About Lambda Archives of San Diego (LASD)
LASD’s mission is to "collect, preserve and teach" the history of LGBT people in the San Diego and Northern Baja California region. Although most of the collections date to post-1970, there are original materials dating back to the 1930s.
LASD believes that history is best served by the records and cultural artifacts of those people who are directly involved in its events, so its staff has dedicated itself to preserving and interpreting this important historical record since its establishment in 1987. LASD is an all-volunteer, nonprofit corporation governed by a volunteer board of directors and has one of the largest collections of LGBT history in the country.
LASD honoree selection process
The fundraising gala -- which first debuted in 2007 -- recognizes individuals, both locally and nationally, who have made a difference in the lives of LGBT persons through their dedication, commitment, financial resources and/or political participation.

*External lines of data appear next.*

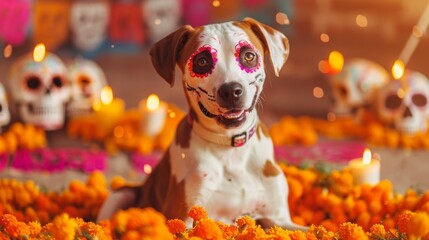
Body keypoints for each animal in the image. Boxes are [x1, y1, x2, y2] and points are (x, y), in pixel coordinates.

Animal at [98, 16, 304, 231]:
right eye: (202, 61)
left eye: (248, 56)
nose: (231, 91)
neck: (229, 149)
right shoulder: (182, 219)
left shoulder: (279, 220)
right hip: (120, 194)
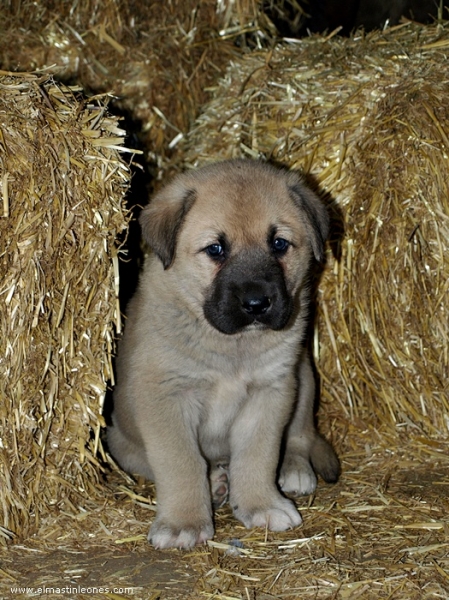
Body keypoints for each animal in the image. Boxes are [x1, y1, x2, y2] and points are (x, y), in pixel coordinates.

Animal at [107, 159, 340, 548]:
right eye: (215, 249)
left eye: (279, 244)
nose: (257, 304)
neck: (233, 347)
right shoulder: (165, 397)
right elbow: (180, 462)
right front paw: (183, 522)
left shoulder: (271, 390)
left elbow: (258, 455)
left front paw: (261, 504)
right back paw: (216, 481)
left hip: (304, 378)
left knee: (301, 434)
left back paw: (294, 470)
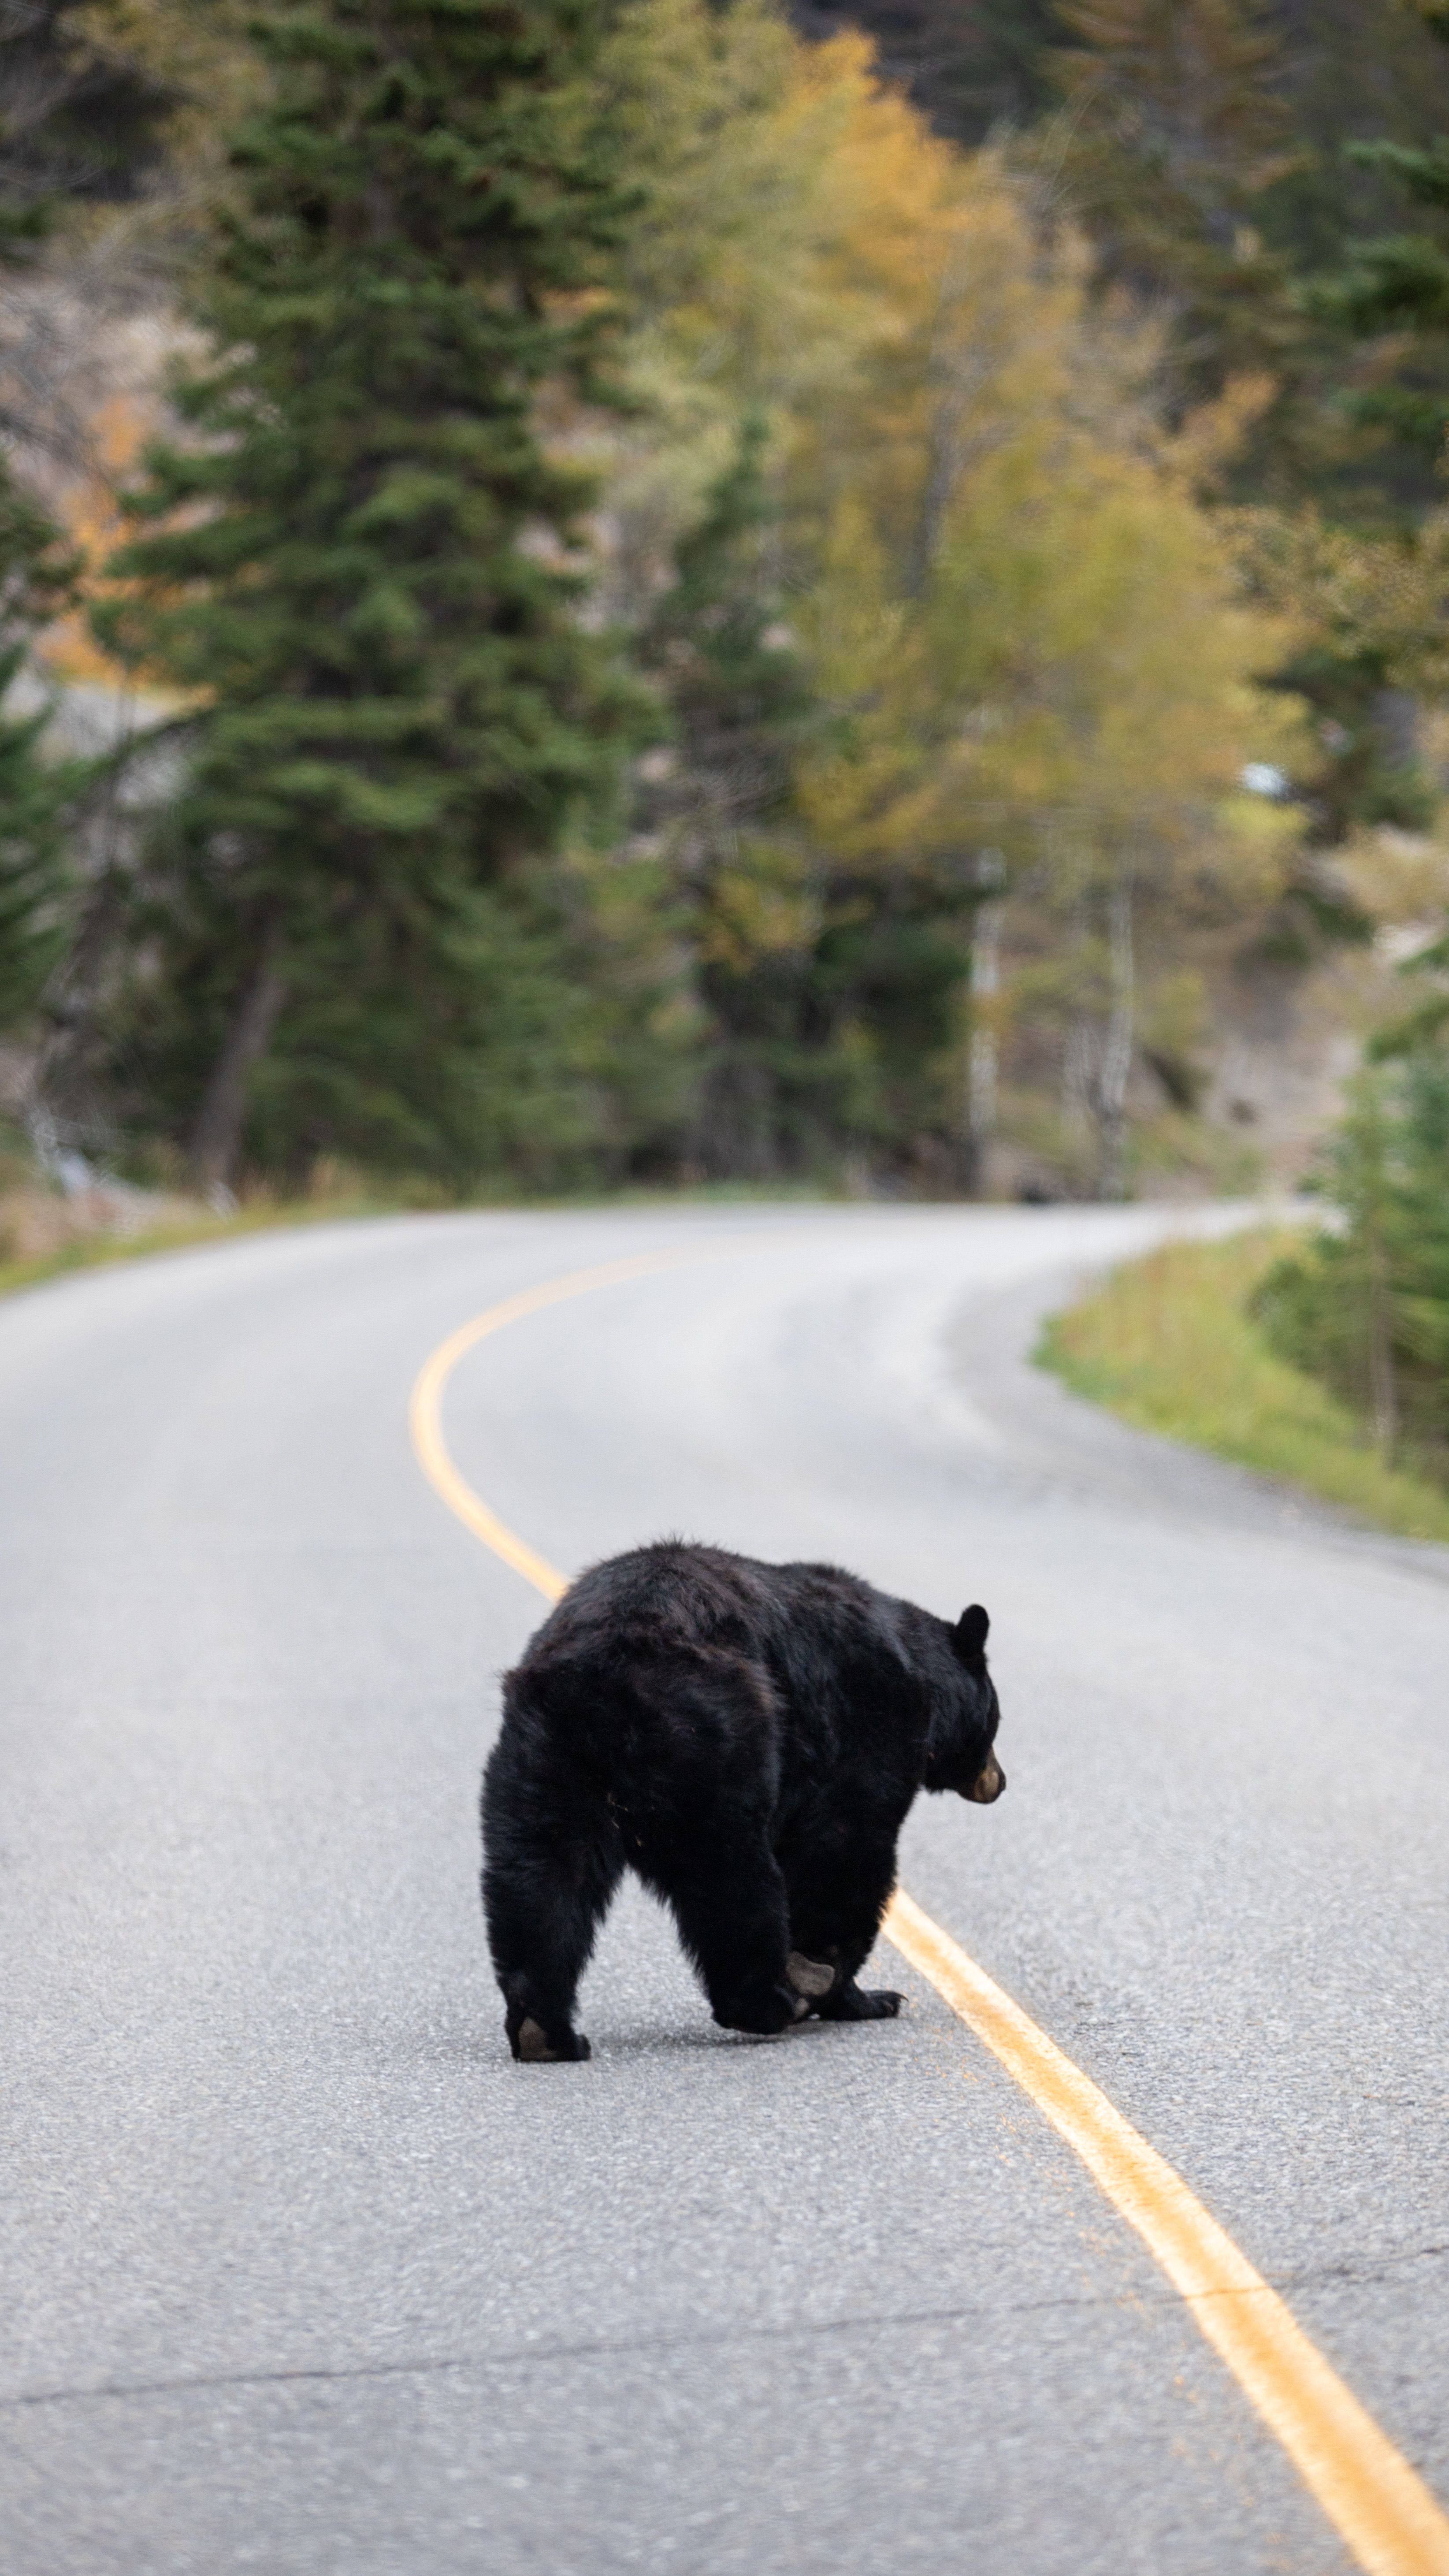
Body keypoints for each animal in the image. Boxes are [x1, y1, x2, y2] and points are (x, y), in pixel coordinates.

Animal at [480, 1538, 1004, 2062]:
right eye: (997, 1719)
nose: (999, 1781)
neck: (920, 1673)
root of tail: (607, 1676)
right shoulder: (869, 1725)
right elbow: (846, 1845)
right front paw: (856, 1992)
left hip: (545, 1759)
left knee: (542, 1875)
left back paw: (545, 2030)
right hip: (717, 1739)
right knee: (731, 1875)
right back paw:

The LASD board chooses honorees based on a criterion that focuses on diversity, by including individuals from diverse segments of the community, and from a broad spectrum of individual characteristics such as ethnicity, race, LGBT identification, etc.
As is customary for the board, nominees who have received other major honors this year, or who could not attend the event, were held out for future consideration. Although no public call for nominations currently exists, the board considers any nomination from the community to be equal to those made by its members.
This year's list of nominees was narrowed down from 20 individuals to the 12 adults and one youth that were selected for recognition. Those that were not selected this year are automatically added to the list of people to be considered next year.
Previous honorees include business professionals, activists and people like state Sen. Christine Kehoe, Cleve Jones, Tom Reise, Fritz Klein and SDGLN contributor Ben Cartwright.
About this year's Gala
More people than ever before have already RSVP'd for the event, and the event's organizers say some "exciting" announcements are planned.
In addition, selections from Lambda's extensive exhibit at City Hall last summer, "A Celebration of LGBT History," will be on display in The Center's library the night of the event.